◆ **Dataset records**
┌──

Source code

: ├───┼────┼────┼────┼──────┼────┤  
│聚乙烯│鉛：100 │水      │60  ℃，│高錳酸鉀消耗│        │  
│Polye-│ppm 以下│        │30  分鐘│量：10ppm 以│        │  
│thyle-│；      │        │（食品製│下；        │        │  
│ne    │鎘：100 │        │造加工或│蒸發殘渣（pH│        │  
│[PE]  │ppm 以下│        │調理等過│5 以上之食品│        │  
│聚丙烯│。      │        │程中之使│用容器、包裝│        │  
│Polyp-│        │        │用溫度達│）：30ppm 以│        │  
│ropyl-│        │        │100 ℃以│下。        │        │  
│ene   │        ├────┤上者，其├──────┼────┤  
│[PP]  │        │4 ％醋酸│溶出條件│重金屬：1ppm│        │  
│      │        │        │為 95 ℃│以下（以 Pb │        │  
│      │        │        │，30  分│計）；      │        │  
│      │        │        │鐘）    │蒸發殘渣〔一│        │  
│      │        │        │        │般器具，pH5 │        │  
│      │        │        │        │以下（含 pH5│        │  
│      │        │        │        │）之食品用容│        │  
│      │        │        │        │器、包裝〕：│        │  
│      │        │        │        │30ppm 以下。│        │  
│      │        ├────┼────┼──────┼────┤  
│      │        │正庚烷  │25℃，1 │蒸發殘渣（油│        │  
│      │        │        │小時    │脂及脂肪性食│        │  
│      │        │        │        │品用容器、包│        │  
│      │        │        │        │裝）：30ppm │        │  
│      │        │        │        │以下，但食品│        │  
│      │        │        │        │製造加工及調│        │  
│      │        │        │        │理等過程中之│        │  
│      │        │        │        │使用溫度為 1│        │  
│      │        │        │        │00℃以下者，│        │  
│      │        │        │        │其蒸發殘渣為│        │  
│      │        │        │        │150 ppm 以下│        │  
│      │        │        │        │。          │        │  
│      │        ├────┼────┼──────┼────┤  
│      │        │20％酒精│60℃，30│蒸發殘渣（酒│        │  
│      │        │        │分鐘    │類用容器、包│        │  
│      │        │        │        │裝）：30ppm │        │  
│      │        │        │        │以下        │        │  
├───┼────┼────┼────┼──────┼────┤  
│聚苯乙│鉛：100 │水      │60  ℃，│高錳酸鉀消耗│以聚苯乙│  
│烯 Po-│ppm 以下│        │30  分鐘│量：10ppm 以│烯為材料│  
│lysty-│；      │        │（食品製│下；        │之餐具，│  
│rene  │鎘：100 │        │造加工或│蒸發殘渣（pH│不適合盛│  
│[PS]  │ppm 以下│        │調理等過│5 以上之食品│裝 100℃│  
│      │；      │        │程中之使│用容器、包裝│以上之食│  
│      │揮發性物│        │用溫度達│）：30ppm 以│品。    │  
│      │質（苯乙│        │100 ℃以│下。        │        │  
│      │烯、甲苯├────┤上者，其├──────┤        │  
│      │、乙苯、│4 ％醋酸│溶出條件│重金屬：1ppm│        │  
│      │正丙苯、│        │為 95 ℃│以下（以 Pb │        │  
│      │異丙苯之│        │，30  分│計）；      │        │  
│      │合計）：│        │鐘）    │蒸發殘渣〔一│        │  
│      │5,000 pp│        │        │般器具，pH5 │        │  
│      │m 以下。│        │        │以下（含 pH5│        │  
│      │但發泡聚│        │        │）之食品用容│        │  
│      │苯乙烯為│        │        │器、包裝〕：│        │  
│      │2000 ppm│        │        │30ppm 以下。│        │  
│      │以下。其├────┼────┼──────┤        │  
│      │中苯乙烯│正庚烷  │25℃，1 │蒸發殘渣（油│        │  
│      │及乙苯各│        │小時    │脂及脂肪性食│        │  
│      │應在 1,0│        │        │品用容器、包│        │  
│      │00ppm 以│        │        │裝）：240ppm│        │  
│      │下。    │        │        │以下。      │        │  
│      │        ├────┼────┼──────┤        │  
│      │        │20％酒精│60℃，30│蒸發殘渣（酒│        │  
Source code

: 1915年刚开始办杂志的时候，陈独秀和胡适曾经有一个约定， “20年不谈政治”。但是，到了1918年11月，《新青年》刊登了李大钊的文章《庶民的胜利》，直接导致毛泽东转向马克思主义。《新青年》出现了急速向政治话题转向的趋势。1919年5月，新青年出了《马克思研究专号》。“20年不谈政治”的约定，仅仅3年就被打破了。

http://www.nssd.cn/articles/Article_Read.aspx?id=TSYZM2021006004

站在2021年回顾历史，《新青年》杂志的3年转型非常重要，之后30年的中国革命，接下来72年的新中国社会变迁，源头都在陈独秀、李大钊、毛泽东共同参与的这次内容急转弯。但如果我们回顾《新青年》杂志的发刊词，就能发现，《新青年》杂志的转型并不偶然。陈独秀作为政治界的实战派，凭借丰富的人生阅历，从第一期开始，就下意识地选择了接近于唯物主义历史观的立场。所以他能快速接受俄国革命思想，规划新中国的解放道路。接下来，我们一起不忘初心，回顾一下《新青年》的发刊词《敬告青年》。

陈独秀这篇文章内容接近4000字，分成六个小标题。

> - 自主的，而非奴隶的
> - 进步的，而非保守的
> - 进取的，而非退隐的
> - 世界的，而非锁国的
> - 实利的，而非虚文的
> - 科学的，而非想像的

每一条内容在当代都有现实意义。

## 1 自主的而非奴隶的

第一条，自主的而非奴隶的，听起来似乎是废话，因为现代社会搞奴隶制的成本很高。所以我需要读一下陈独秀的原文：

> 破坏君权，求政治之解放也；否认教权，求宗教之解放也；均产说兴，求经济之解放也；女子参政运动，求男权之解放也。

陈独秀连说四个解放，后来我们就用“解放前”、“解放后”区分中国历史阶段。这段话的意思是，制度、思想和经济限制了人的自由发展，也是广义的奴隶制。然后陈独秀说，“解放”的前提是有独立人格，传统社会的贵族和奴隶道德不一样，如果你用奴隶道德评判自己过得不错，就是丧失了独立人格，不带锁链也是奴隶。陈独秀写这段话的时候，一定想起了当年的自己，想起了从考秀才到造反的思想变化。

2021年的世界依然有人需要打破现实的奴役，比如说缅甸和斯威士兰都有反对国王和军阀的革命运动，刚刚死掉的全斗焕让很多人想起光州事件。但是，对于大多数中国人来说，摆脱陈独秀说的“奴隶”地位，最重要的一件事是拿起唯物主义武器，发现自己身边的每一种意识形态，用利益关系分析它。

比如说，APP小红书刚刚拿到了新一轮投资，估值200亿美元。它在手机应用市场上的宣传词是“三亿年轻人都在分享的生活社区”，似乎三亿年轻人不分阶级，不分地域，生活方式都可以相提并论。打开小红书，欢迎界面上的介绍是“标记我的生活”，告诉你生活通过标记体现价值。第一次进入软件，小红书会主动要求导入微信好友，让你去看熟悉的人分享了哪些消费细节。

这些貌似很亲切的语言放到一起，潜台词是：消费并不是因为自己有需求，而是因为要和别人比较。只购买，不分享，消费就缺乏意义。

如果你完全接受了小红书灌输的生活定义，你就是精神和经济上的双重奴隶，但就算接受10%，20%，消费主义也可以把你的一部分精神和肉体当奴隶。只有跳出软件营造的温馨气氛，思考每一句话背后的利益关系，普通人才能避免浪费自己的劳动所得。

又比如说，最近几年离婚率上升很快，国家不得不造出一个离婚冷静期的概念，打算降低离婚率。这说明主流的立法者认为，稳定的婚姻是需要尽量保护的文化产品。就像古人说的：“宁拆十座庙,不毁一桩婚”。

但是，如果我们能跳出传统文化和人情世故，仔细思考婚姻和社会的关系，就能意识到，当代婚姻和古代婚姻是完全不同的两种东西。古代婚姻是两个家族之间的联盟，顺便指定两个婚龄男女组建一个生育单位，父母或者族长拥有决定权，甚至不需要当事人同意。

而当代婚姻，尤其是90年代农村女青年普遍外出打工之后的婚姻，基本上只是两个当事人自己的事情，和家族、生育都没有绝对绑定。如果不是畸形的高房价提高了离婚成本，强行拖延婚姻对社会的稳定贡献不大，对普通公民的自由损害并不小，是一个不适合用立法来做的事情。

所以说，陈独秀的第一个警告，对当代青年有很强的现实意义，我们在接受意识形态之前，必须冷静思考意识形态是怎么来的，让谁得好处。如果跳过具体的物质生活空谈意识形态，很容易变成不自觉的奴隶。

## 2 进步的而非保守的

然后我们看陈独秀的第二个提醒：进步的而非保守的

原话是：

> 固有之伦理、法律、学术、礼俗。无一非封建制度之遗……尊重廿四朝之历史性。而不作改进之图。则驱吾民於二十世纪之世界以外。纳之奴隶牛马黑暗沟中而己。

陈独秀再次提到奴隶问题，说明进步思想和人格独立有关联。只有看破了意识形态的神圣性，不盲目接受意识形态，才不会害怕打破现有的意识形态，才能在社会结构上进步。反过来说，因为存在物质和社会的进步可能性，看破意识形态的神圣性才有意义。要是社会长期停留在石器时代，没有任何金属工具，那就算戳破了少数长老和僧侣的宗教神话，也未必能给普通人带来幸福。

└──

◆ **WHAT YOU HAVE TO DO**
Print the line containing "站在2021年回顾历史，《新" and every line after it to the end of the records above, exactly as written, and nothing else.

◆ **RESPONSE AREA**
站在2021年回顾历史，《新青年》杂志的3年转型非常重要，之后30年的中国革命，接下来72年的新中国社会变迁，源头都在陈独秀、李大钊、毛泽东共同参与的这次内容急转弯。但如果我们回顾《新青年》杂志的发刊词，就能发现，《新青年》杂志的转型并不偶然。陈独秀作为政治界的实战派，凭借丰富的人生阅历，从第一期开始，就下意识地选择了接近于唯物主义历史观的立场。所以他能快速接受俄国革命思想，规划新中国的解放道路。接下来，我们一起不忘初心，回顾一下《新青年》的发刊词《敬告青年》。

陈独秀这篇文章内容接近4000字，分成六个小标题。

> - 自主的，而非奴隶的
> - 进步的，而非保守的
> - 进取的，而非退隐的
> - 世界的，而非锁国的
> - 实利的，而非虚文的
> - 科学的，而非想像的

每一条内容在当代都有现实意义。

## 1 自主的而非奴隶的

第一条，自主的而非奴隶的，听起来似乎是废话，因为现代社会搞奴隶制的成本很高。所以我需要读一下陈独秀的原文：

> 破坏君权，求政治之解放也；否认教权，求宗教之解放也；均产说兴，求经济之解放也；女子参政运动，求男权之解放也。

陈独秀连说四个解放，后来我们就用“解放前”、“解放后”区分中国历史阶段。这段话的意思是，制度、思想和经济限制了人的自由发展，也是广义的奴隶制。然后陈独秀说，“解放”的前提是有独立人格，传统社会的贵族和奴隶道德不一样，如果你用奴隶道德评判自己过得不错，就是丧失了独立人格，不带锁链也是奴隶。陈独秀写这段话的时候，一定想起了当年的自己，想起了从考秀才到造反的思想变化。

2021年的世界依然有人需要打破现实的奴役，比如说缅甸和斯威士兰都有反对国王和军阀的革命运动，刚刚死掉的全斗焕让很多人想起光州事件。但是，对于大多数中国人来说，摆脱陈独秀说的“奴隶”地位，最重要的一件事是拿起唯物主义武器，发现自己身边的每一种意识形态，用利益关系分析它。

比如说，APP小红书刚刚拿到了新一轮投资，估值200亿美元。它在手机应用市场上的宣传词是“三亿年轻人都在分享的生活社区”，似乎三亿年轻人不分阶级，不分地域，生活方式都可以相提并论。打开小红书，欢迎界面上的介绍是“标记我的生活”，告诉你生活通过标记体现价值。第一次进入软件，小红书会主动要求导入微信好友，让你去看熟悉的人分享了哪些消费细节。

这些貌似很亲切的语言放到一起，潜台词是：消费并不是因为自己有需求，而是因为要和别人比较。只购买，不分享，消费就缺乏意义。

如果你完全接受了小红书灌输的生活定义，你就是精神和经济上的双重奴隶，但就算接受10%，20%，消费主义也可以把你的一部分精神和肉体当奴隶。只有跳出软件营造的温馨气氛，思考每一句话背后的利益关系，普通人才能避免浪费自己的劳动所得。

又比如说，最近几年离婚率上升很快，国家不得不造出一个离婚冷静期的概念，打算降低离婚率。这说明主流的立法者认为，稳定的婚姻是需要尽量保护的文化产品。就像古人说的：“宁拆十座庙,不毁一桩婚”。

但是，如果我们能跳出传统文化和人情世故，仔细思考婚姻和社会的关系，就能意识到，当代婚姻和古代婚姻是完全不同的两种东西。古代婚姻是两个家族之间的联盟，顺便指定两个婚龄男女组建一个生育单位，父母或者族长拥有决定权，甚至不需要当事人同意。

而当代婚姻，尤其是90年代农村女青年普遍外出打工之后的婚姻，基本上只是两个当事人自己的事情，和家族、生育都没有绝对绑定。如果不是畸形的高房价提高了离婚成本，强行拖延婚姻对社会的稳定贡献不大，对普通公民的自由损害并不小，是一个不适合用立法来做的事情。

所以说，陈独秀的第一个警告，对当代青年有很强的现实意义，我们在接受意识形态之前，必须冷静思考意识形态是怎么来的，让谁得好处。如果跳过具体的物质生活空谈意识形态，很容易变成不自觉的奴隶。

## 2 进步的而非保守的

然后我们看陈独秀的第二个提醒：进步的而非保守的

原话是：

> 固有之伦理、法律、学术、礼俗。无一非封建制度之遗……尊重廿四朝之历史性。而不作改进之图。则驱吾民於二十世纪之世界以外。纳之奴隶牛马黑暗沟中而己。

陈独秀再次提到奴隶问题，说明进步思想和人格独立有关联。只有看破了意识形态的神圣性，不盲目接受意识形态，才不会害怕打破现有的意识形态，才能在社会结构上进步。反过来说，因为存在物质和社会的进步可能性，看破意识形态的神圣性才有意义。要是社会长期停留在石器时代，没有任何金属工具，那就算戳破了少数长老和僧侣的宗教神话，也未必能给普通人带来幸福。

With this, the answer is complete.